***** TEXT *****
Friday, May 13, 2016

Weekend Art Challenge Review 050616—Daniel Dociu & New Challenge 051316

Hello all, Anastase here.
This week we are combining the review with the challenge! You will find the review of all the cards submitted bellow, and a challenge for each of those cards.

For your answers cards, you can choose among the following artworks:

by Adam Duff
by Jonathon Earl Bowser
by FangWangLlin
Please specify which card you are answering and which artwork you are using for your answer in your design submission.

Each Artisan is allowed one design per card challenge but can update their design as many times as they want.

Since I expect this might generate a lot of cards I would really appreciate any help given in rendering them this week.

Let us get going then!

Here is the challenge we are reviewing. It lent itself to elemental horses quite naturally. Not many people went for the design constraint of using an unusual resource but I enjoyed the few designs that did use resources in innovative ways.


Pasteur was one of the two people to give us a non-creature spell. It does use an unusual evasion method: horsemanship. MaRo has been expressing doubts we would see horsemanship coming back to Magic since it essentially is flying and would require us to limit ourselves to ground based units which would be a bad marketing decision. Perhaps in a commander product? Or just give it unblockable or triple-menace? But I guess in a set when horsemanship is back, it could be okay. Flavor-wise, the name justifies getting two +1/+1 counters and horsemanship since you got on a horse. I guess you lose horsemanship because it is not cantering any more?

Challenge: Design a card that reinterprets the idea of riding a horse.


Jenesis gave us a revisit to Theros favorite mechanic: devotion. As a 3 CMC card it will rarely have devotion of either kind when it enters on turn 3, and that is okay—it is a 3/3 for 3. My issues with this card are minor: I find land destruction more red than black, so I expected the red devotion to care about land destruction, and as such I would have liked to see a color switch in the abilities. If that was to happen, I might also prefer menace to haste. Getting haste and benefiting from it here requires you to be in a stalled or favorable board state, since in most cases you need to have at least 2 other permanents in play. Haste being already extremely situational, I fear that this would generate many feel bad moments. Additionally, players might get trapped into something MaRo talks about a lot: Making a player want to keep the card in hand to get the optimum result, leading them to lose games because of the dream of playing the card at the best possible time.
***** EXERCISE DATA *****
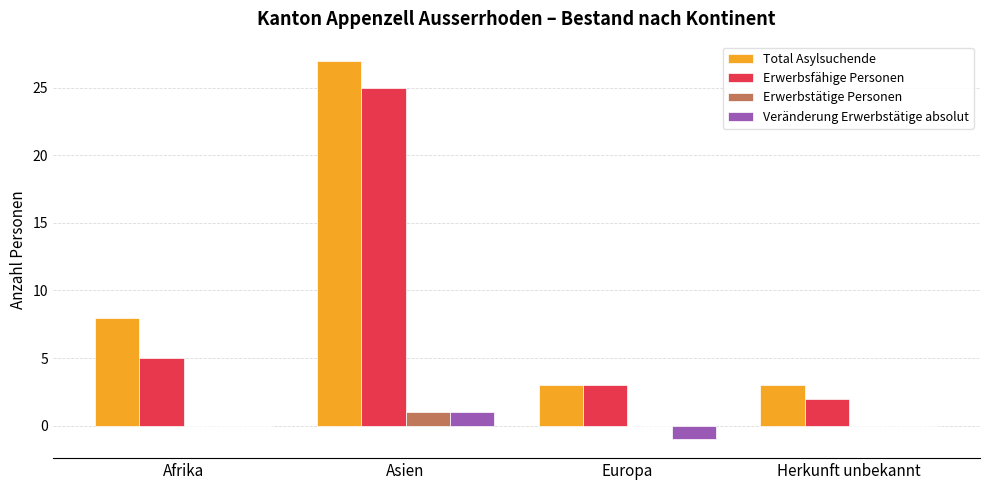

How many groups of bars are there?

4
*****
■ DESCRIPTION OF THE TASK
Carry on the weekend art challenge review from its last sentence, in the same voice.

■ OUTPUT OF THE EXERCISE
I really like the idea behind the card, but I would like to see it reorganized.

Challenge: Design a devotion card that belongs to the same cycle as cinder charger.


I removed the flavor text from Sven's Cindermare because it was making the card too wordy. Already as it is this uncommon has a lot of text on it. This is an undercosted lava axe that can be answered by your opponent in many ways. It plays with fire by trying to recreate vanishing, a mechanic quite high on the storm scale, but I think that it can pull it off. I started very doubtful but have since turned around on this design.

Challenge: Design a card that emulates an iconic sorcery of its color(s) in creature form.


Theo obviously missed the image part of the challenge, but did use counters in an interesting way. This is an interesting and difficult-to-play card. Jenny would like it. I worry what it could do in eternal formats, but that is not a reason to not print a card.

Challenge: Design another type of parasite/symbiote relationship mechanic.


Duncan's Embermare is sweet. It taps all other creatures and gets in for as much damage as you have permanents. Unless it gets bounced or killed, it guarantees you a lot of damage. It will probably not live to tell the tale of you untapping, but it usually won't hit play before being able to kill your opponent and as such all reservations I might have about its survivability are irrelevant.

Challenge: Design a card that lets you live through an attack of Embermare.


Jack's Fire Stallion explores a space that has me very excited. It should probably be called overheat or something else because burning sounds too definitive, but I like the mechanic a lot. Perhaps a smidge undercosted, but otherwise a card I would be excited to open.

Challenge: Use the burn mechanic in another context. You are allowed to rename it.


P for Pizza (like Jay further down) give us a fireball with a body. It is a neat design. I would worry about memory issues, but if you have this in your hand you are going to remember how much {R} is in your mana pool.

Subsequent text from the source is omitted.